Self-esteem is what people think about themselves—whether or not they feel valued—this high self-esteem makes it possible to cope① with the everyday problems or growing up.

The first thing children should know is that they are members of the family. They are loved for no other reason than just because they exist. Through touch and tone of voice parents tell their infants whether or not they are valued, special, and loved, and it is these messages that form the basis of the child’s self-esteem. When children grow up with love and are made to feel lovable despite their mistakes and failures, they are able to interact② with others in a responsible, honest, and loving way. A healthy self-esteem is a resource for coping when difficulties arise, making it easier to see a problem as temporary, manageable, and something from which the individual can emerge.
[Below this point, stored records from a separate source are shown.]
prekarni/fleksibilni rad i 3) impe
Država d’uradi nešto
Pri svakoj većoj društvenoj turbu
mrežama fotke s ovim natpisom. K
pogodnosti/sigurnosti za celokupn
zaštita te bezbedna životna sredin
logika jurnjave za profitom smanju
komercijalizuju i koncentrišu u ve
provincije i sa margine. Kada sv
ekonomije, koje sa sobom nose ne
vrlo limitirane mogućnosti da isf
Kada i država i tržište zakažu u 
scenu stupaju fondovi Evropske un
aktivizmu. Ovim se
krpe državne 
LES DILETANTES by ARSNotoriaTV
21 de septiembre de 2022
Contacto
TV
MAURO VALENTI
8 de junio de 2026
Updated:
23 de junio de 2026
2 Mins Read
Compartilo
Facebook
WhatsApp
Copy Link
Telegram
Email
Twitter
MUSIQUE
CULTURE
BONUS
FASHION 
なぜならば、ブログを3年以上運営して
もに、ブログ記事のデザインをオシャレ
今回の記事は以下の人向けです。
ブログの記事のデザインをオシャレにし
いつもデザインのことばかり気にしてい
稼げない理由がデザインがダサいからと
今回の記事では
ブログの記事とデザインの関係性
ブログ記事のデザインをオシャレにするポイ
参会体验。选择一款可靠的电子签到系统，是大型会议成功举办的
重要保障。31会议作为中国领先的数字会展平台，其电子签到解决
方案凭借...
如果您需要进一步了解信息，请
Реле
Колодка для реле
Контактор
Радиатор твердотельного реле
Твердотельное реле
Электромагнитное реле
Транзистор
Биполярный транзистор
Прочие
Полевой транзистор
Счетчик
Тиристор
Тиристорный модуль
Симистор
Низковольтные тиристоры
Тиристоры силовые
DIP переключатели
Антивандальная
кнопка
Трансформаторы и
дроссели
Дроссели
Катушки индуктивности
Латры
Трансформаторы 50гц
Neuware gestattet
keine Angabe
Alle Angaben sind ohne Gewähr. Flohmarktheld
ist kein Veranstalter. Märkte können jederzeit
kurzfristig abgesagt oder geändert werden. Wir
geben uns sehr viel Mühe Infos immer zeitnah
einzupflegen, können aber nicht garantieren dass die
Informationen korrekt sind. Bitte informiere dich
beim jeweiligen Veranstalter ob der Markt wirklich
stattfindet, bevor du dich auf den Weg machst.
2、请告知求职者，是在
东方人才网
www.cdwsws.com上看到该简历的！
If, however, children grow up without love and without feelings of self-worth, they feel unlovable and worthless and expect to be cheated, taken advantage of, and looked down upon by others. Ultimately their actions invite this treatment, and their self-defeating behavior turns expectations into reality. They do not have the personal resources to handle everyday problems in a healthy way, and life may be viewed as just one crisis after another. Without a healthy self-esteem they may cope by acting out problems rather than talking them out or by withdrawing and remaining indifferent toward themselves and others. These individuals grow up to live isolated③, lonely lives, lacking the ability to give the love that they have never received.

Self-esteem is a kind of energy, and when it is high, people feel like they can handle anything. It is what one feels when special things are happening or everything is going great. A word of praise, a smile, a good grade on a report card, or doing something that creates pride within oneself can create this energy. When feelings about the self have been threatened and self-esteem is low, everything becomes more of an effort. It is difficult to hear, see, or think clearly, and others seem rude, inconsiderate④, and rough. The problem is not with others, it is with the self, but often it is not until energies are back to normal that the real problem is recognized.

Children need help understanding that their self-esteem and the self-esteem of those they interact with have a direct effect on each other. For example, a little girl comes home from school and says, “I need loving because my feelings got hurt today.” The mother responds to her child’s need to be held and loved. If instead the mother said she was too busy to hold the little girl, the outcome would have been different.